Medina Capital Fund LP lists its minimum investment accepted from outside investors at $100,000, and its sales compensation recipient as Greenhill & Co., according to a Form D filing with the Securities and Exchange Commission.
Medina disclosed a fund target of $250 million, with no sales yet reported as of April 18, according to the filing, which includes the note that the “final size of the fund may be higher or lower than the target.” Medina did not return a phone call from Buyouts seeking comment.
Within the next two weeks, a commitment of about $50 million from family and friends is expected to close with contributions from C-suite executives in the IT arena who had worked with Terremark in the past, a source told Buyouts.
Taking a tack toward IT and security, Medina Capital has made investments in Prolexic, a specialist in thwarting hacker attacks, and Catbird, a self-described leader in software-defined security.

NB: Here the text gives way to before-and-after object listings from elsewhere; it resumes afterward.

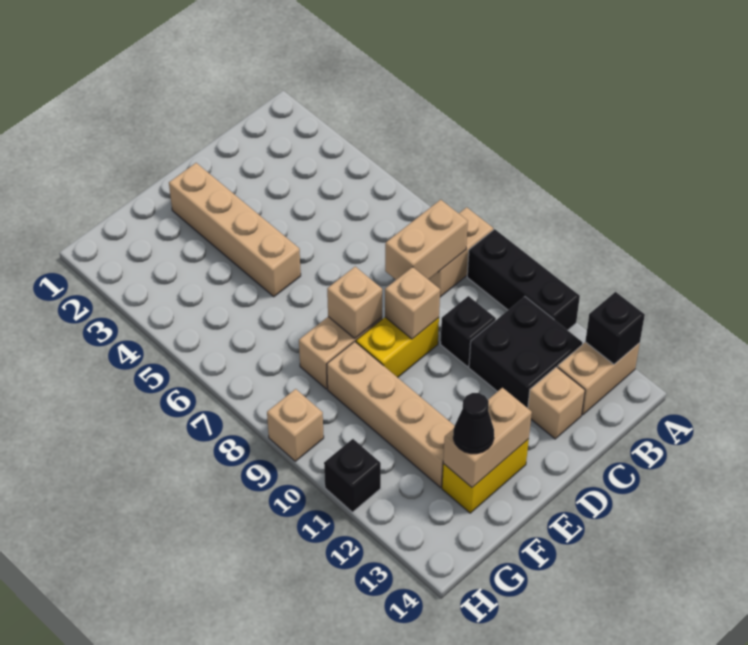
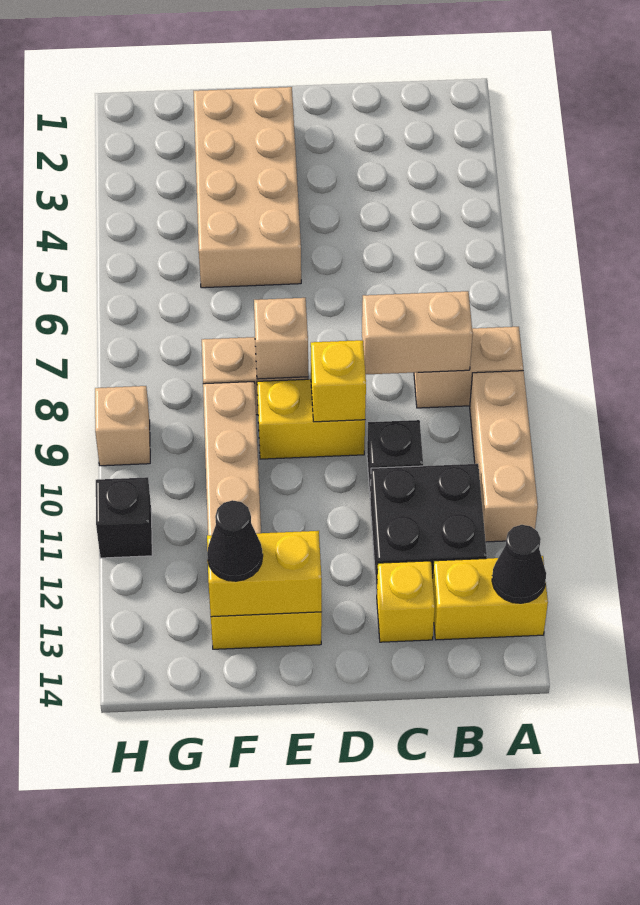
black brick A9:A11 level 1 -> tan brick A9:A11 level 1
tan brick A13:B13 level 1 -> yellow brick A13:B13 level 1
black brick A13 level 2 -> black cone A13 level 2
tan brick C13 level 1 -> yellow brick C13 level 1
tan brick D9 level 2 -> yellow brick D9 level 2
tan brick E2:E5 level 1 -> tan brick E2:F5 level 1
tan brick E13:F13 level 2 -> yellow brick E13:F13 level 2

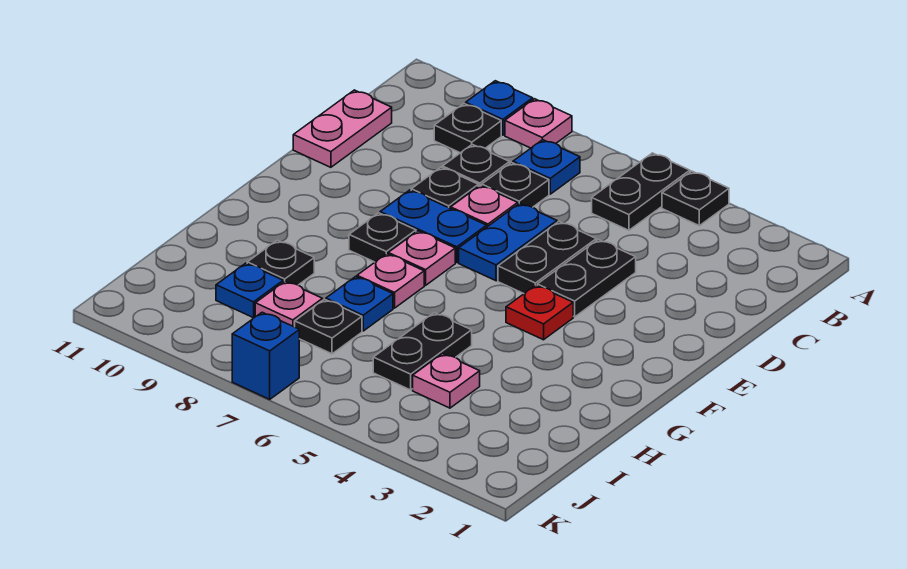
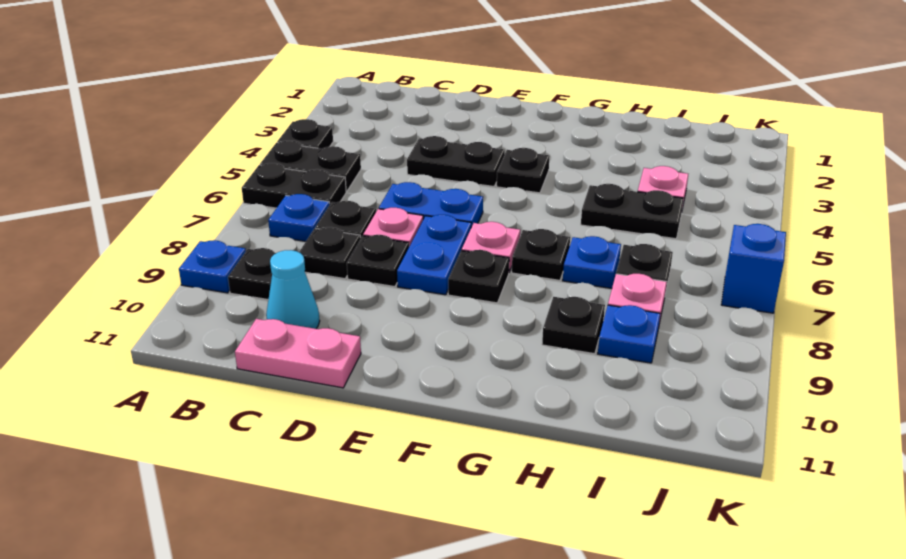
pink plate A8 level 1 -> none
none -> cyan cone C10 level 1
black plate D5:E5 level 1 -> black plate A6:B6 level 1
red plate F4 level 1 -> black plate F4 level 1
pink plate G7 level 1 -> black plate G7 level 1

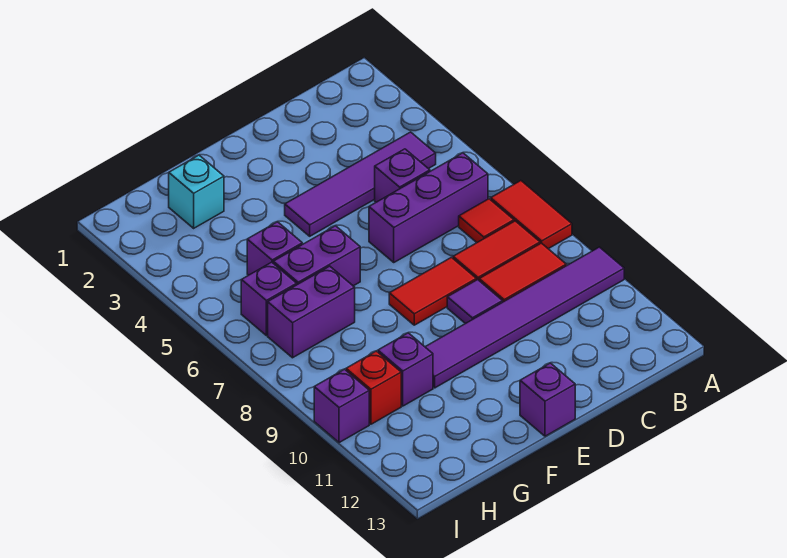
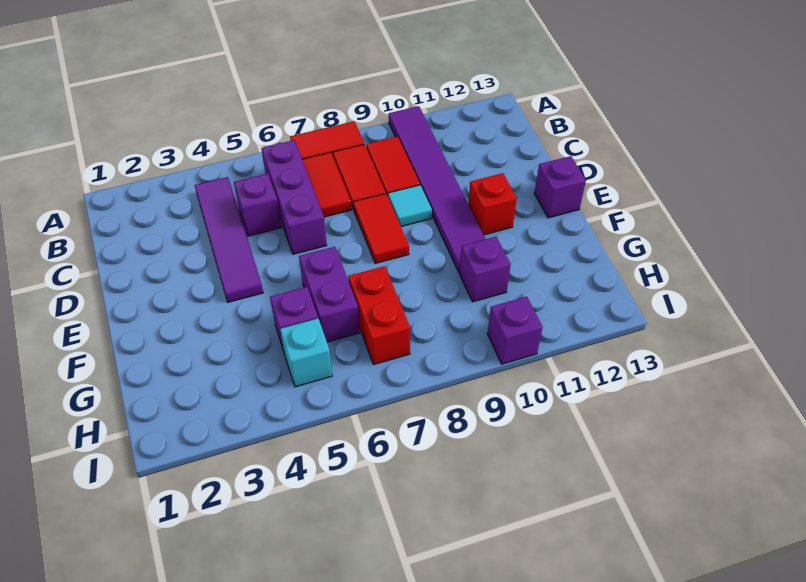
red tile B7 level 1 -> red tile B7:C7 level 1
purple tile D9 level 1 -> cyan tile D9 level 1
cyan brick G2 level 1 -> cyan brick H5 level 1
purple brick G7:H7 level 1 -> red brick G7:H7 level 1
purple brick H6 level 1 -> none
red brick H10 level 1 -> red brick E11 level 1

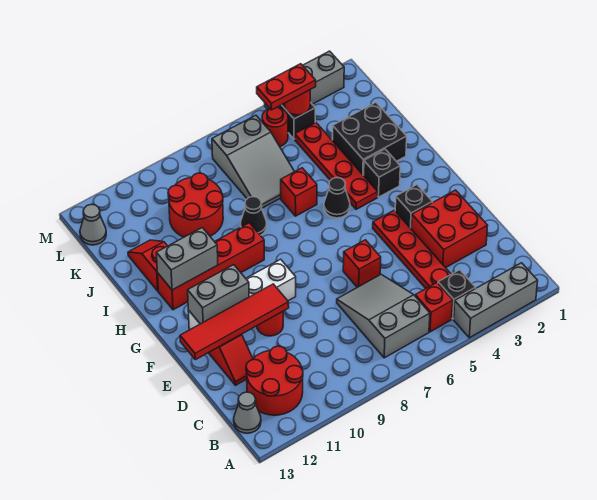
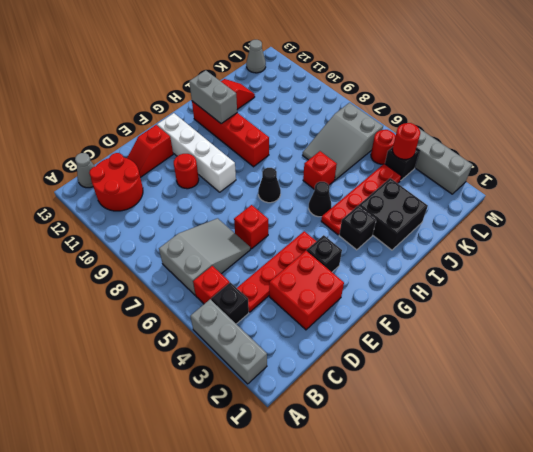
red tile E10:E13 level 2 -> none
grey brick F11:F12 level 2 -> none
black cone I8 level 1 -> black cone G7 level 1
red round brick J9:K10 level 1 -> none
red plate L4:L5 level 3 -> none

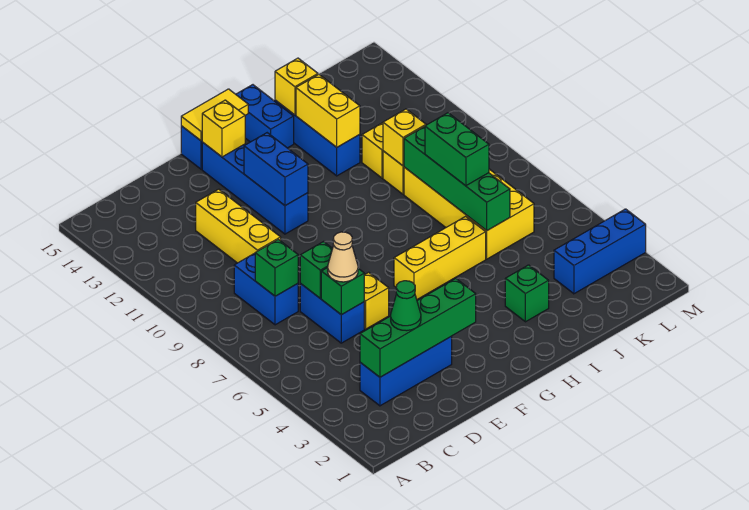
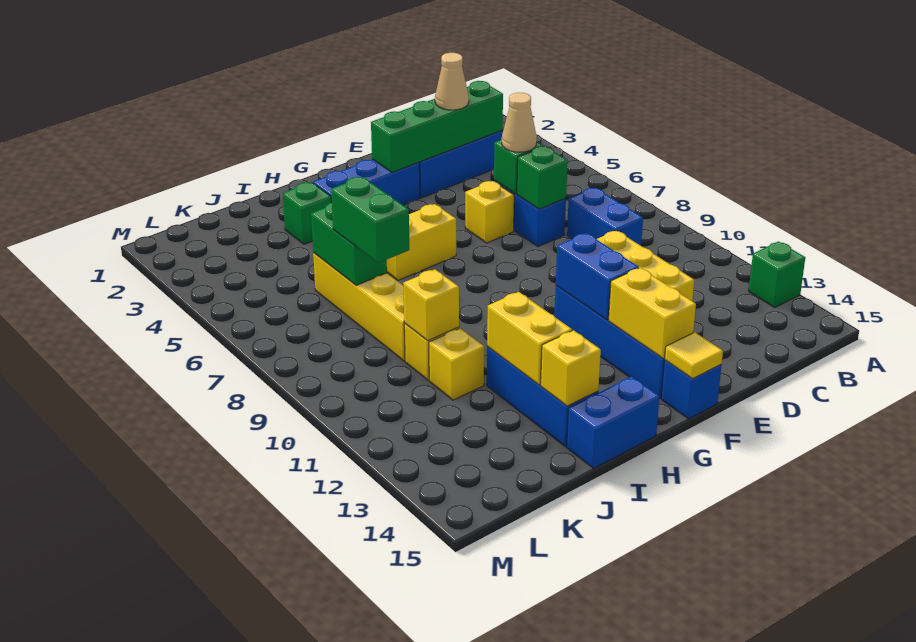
green brick C8 level 2 -> green brick A13 level 1
green cone D3 level 3 -> tan cone D3 level 3
yellow brick F14 level 2 -> yellow brick F13:F14 level 2
yellow tile F15:G15 level 2 -> yellow tile F15 level 2
yellow brick G6:I6 level 1 -> yellow brick G6:H6 level 1
blue brick H14:H15 level 1 -> blue brick H15:I15 level 1
yellow brick J6:K9 level 1 -> yellow brick J6:J9 level 1
green brick J6:J9 level 2 -> green brick J6:J7 level 2
blue brick K3:M3 level 1 -> blue brick F3:H3 level 1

The firm invests $10 million to $20 million per portfolio company, according to its Web site. It plans to hold majority equity interests in its target companies or a significant minority interest with typical minority investor protective provisions and a board appointment rights.
Members of the Medina Capital team include Nelson Fonseca, Barry Field, Rene Rodriguez, Adam Smith and Randy Rowland — all veterans of Terremark. The firm’s advisory board includes Guillermo Amore, who worked for 33 years at GTE Corp.; Gary Denman, Robert Dickinson, Antonio Fernandez, Joseph Wright and Arthur Money.
Medina emigrated to the United States from Cuba at a young age and went on to earn a bachelor of science in accounting at Florida Atlantic University, according to a profile in the Miami Herald. His son, Manuel Medina Jr. is a country music star and member of the Kip Moore band that has a hit record, Somethin’ Bout a Truck. The elder Medina founded Terremark in 1980 and sold the specialist in cloud computing and IT infrastructure to Verizon in 2011. Publicly traded on the Nasdaq at the time of the sale, the company currently operates under the name Verizon Terremark.
Medina spent the first month after the transaction traveling, thanking major shareholders, analysts, customer and suppliers and telling them that “contrary to rumors, I was not retiring, but that I would be disappearing for a while,” according to the profile. He headed down to the Florida Keys with his children and grandchildren and decided to start investing in IT-related companies.
“We are looking for established companies with a unique business model or technology that we can help with capital and strategy,” he told the newspaper. Medina stressed that his experience at Terremark working across international borders, growing product lines, and building relationships with people in government would be “very helpful for the right company at the right stage.”
(Correction: In the original version of this story Medina Capital Fund LP was misspelled; also, the story has been clarified by noting that Manuel Medina Jr. is a member of the Kip Moore band.)